**To do**
[1] In the forum thread on Massey Ferguson tractors below, condense the paragraph beginning "Massey always made good under 80 H.P. tractors" into a shorter version that keeps its main facts.
[2] Write a continuation of the forum thread on Massey Ferguson tractors, picking up after its final post.

**Extract to read**
[Start of Attachment]

The 8140 looks like a euro import? Dynashift is nice, I'd almost prefer it to Dyna 4 or Dyna 6 in the new ones as you don't have to wait for the robot shifter to do the range changes in sequence. I think they had speed matching of the powershift box on the Dynashift by then too, you shift the stick and its already picked the right powershift gear to match rpms.


----------



## mlappin

We have a MF 8160, absolutely love that tractor. Has the 32 speed in it.


----------



## cornshucker

Massey always made good under 80 H.P. tractors for the time spans they were made. The 1100-1150 and 1105-1155 series bigger tractors were good, kind of had a downturn in the early eighties but come back with the 8100-8200-8400-8600 which are supposed to be good. AGCO has combined the engineering from Massey, White. Oliver, AC all whom made some great tractors. The dealer network is getting stronger and in some areas are beginning to give Case-IH and Deere a run for their money. We really like our 5400 series mid-range tractor just still somewhat nervous about a lot of the electronics compared to the older tractors but you have that with all brands now. Would not consider trading the 5400 for any other brand but we also have 3 real good dealers within a hours drive so we never have had any problems with parts for the older ones, and have only had one slight problem with the 5400 and it was a cheap fix. We had a mid seventies 1135 which gave great service except for the damn Frigidare AC compressors. Probably should not say this but the 1135 would totally out perform a 4430 Deere that our neighbor had, more lugging power and much better fuel economy. Now getting a little off topic but I wish that AC, Oliver, MM, White, Case, IH, Ford etc. could have hung around competition is good for the end consumers. Kind of sad that Deere, Fiat-Agri, and AGCO is all that is left of what was once great companies.

[End of Attachment]

**Data shown**
[Start of Attachment]

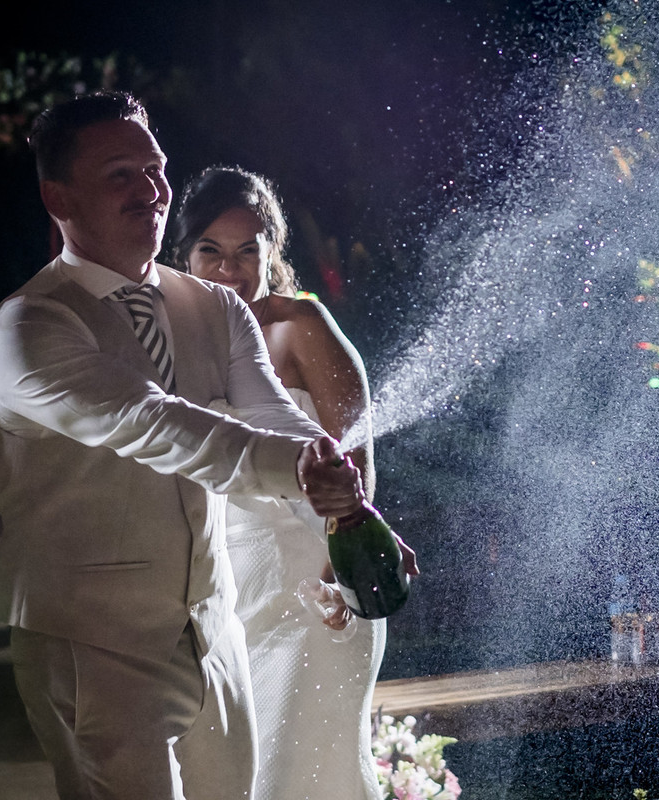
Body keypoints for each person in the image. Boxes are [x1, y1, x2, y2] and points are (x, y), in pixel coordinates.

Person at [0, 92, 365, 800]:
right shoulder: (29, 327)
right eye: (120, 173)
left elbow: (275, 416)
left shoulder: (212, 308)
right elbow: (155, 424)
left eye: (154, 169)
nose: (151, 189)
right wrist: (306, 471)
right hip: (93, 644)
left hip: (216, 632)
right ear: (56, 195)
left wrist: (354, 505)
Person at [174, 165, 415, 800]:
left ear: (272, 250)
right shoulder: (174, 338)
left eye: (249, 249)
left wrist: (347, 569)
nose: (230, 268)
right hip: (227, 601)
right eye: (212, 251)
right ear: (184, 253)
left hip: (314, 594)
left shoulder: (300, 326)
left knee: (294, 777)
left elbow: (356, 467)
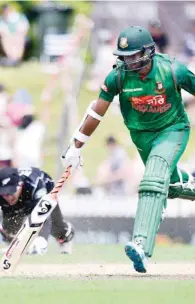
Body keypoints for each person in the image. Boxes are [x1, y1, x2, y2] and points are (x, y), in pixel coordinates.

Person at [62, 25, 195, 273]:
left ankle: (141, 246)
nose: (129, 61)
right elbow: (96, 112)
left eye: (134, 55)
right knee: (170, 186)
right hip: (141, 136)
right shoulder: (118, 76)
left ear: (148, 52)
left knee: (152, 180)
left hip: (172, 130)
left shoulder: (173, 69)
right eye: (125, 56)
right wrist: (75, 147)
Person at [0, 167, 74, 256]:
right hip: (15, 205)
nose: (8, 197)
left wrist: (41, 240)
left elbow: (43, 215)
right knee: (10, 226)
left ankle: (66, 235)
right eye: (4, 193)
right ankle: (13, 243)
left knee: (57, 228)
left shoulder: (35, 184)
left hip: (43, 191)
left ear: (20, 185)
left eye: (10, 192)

[End of Attachment]
[Start of Attachment]

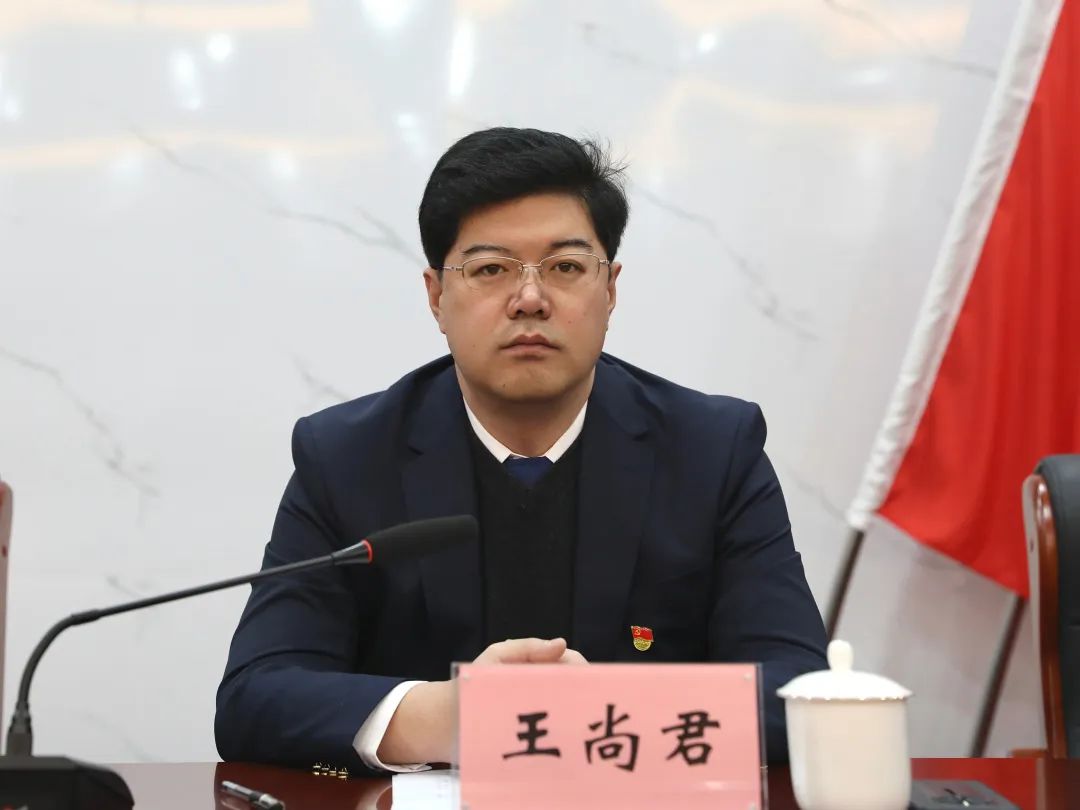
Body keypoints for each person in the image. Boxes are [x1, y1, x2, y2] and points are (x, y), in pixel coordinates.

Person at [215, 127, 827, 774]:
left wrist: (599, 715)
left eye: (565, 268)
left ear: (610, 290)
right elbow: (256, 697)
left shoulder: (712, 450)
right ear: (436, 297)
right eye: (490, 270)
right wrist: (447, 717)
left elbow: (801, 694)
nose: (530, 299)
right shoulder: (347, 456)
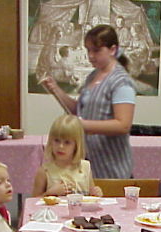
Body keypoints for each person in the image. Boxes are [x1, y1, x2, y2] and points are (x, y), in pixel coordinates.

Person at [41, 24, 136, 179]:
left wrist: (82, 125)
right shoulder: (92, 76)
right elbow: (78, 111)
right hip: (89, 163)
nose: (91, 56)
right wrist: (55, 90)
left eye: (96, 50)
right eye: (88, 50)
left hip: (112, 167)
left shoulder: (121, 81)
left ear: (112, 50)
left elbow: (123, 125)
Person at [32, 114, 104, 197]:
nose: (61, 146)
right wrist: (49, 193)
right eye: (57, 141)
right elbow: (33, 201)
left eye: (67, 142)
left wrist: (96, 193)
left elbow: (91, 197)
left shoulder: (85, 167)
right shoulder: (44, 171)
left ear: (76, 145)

[End of Attachment]

**Answers given**
[1]
Massey made good tractors under 80 hp. The 1100-1150 and 1105-1155 series were also good, but the brand declined in the early eighties and recovered with the 8100-8200-8400-8600 series. AGCO now combines engineering from Massey, White, Oliver and AC. Its dealer network is growing stronger and in some areas competes with Case-IH and Deere.

The poster likes their 5400 series mid-range tractor but is still somewhat nervous about its electronics, which is now true of all brands. They would not trade it for another brand. With three good dealers within an hour's drive, they have never had trouble getting parts for the older tractors, and the 5400 has had only one slight problem, which was cheap to fix. Their mid-seventies 1135 gave great service except for its AC compressors. It outperformed a neighbor's Deere 4430, with more lugging power and much better fuel economy.

The poster wishes AC, Oliver, MM, White, Case, IH, Ford and others had survived, because competition benefits consumers. They find it sad that only Deere, Fiat-Agri and AGCO remain.

[2]
----------



## JD3430

cornshucker said:


> Massey always made good under 80 H.P. tractors for the time spans they were made. The 1100-1150 and 1105-1155 series bigger tractors were good, kind of had a downturn in the early eighties but come back with the 8100-8200-8400-8600 which are supposed to be good. AGCO has combined the engineering from Massey, White. Oliver, AC all whom made some great tractors. The dealer network is getting stronger and in some areas are beginning to give Case-IH and Deere a run for their money. We really like our 5400 series mid-range tractor just still somewhat nervous about a lot of the electronics compared to the older tractors but you have that with all brands now. Would not consider trading the 5400 for any other brand but we also have 3 real good dealers within a hours drive so we never have had any problems with parts for the older ones, and have only had one slight problem with the 5400 and it was a cheap fix. We had a mid seventies 1135 which gave great service except for the damn Frigidare AC compressors. Probably should not say this but the 1135 would totally out perform a 4430 Deere that our neighbor had, more lugging power and much better fuel economy. Now getting a little off topic but I wish that AC, Oliver, MM, White, Case, IH, Ford etc. could have hung around competition is good for the end consumers. Kind of sad that Deere, Fiat-Agri, and AGCO is all that is left of what was once great companies.


Totally agree. Not nearly enuf competition in larger tractors. Stupid how Fiat Agri, New Holland, Case IH are all the same. Challenger and Massey are the same tractors painted different colors. Sounds like the "GM-ing" of tractors. 
Hopefully the growth of Kubota will help that situation a little. I could see Kubota being strong up to 200HP with some minor changes. They make excellent engines and have great reliability.


----------



## JD3430

mlappin said:


> We have a MF 8160, absolutely love that tractor. Has the 32 speed in it.


So does this 8140, but it has a "Valmet" diesel.
Valmet???? WTH is Valmet? Any good?


----------



## 8350HiTech

JD3430 said:


> So does this 8140, but it has a "Valmet" diesel.
> Valmet???? WTH is Valmet? Any good?


Bulletproof, brought to you by those "off-brand" folks who build that silly Valtra thing 

Seriously, valmet is a sisu. AGCO bought Valtra Valmet for a reason and that reason was a captive engine supply. They used the 6.6 in pretty much everything for awhile.


----------



## JD3430

Sounds like tough parts availability and expensive, too.


----------



## 8350HiTech

JD3430 said:


> Sounds like tough parts availability and expensive, too.


It's about as common of an AGCO item as you can get. No issues whatsoever.


----------



## mlappin

Sisu is supposed to be one of the best diesels available.

Their engineers really thought ahead on stuff. Spring loaded idler to keep your fan/alternator belt tight with an honest to god grease zerk on it to keep from wearing the pivot out. I'll have to double check but I think the water pump actually has a grease zerk on it as well.


----------



## slowzuki

I'm just trying to think options new in Canada/US for 150+ hp are in no order:
McCormick/Landini - some models aren't analogs or at least used to be distinct.
Same-Deutz Fahr
Agco (Agco, MF, Challenger, do they do a White version anymore?)
Valtra ( I know its Agco but they are not the same tractor)
John Deere
Buehler/Versitile or whatever they are called in Winnipeg
CNH
Belarus (scoff)
Zetor
Claas
Fendt
Renault (very rare, I think same as Claas)

Any others without including articulated machine builders?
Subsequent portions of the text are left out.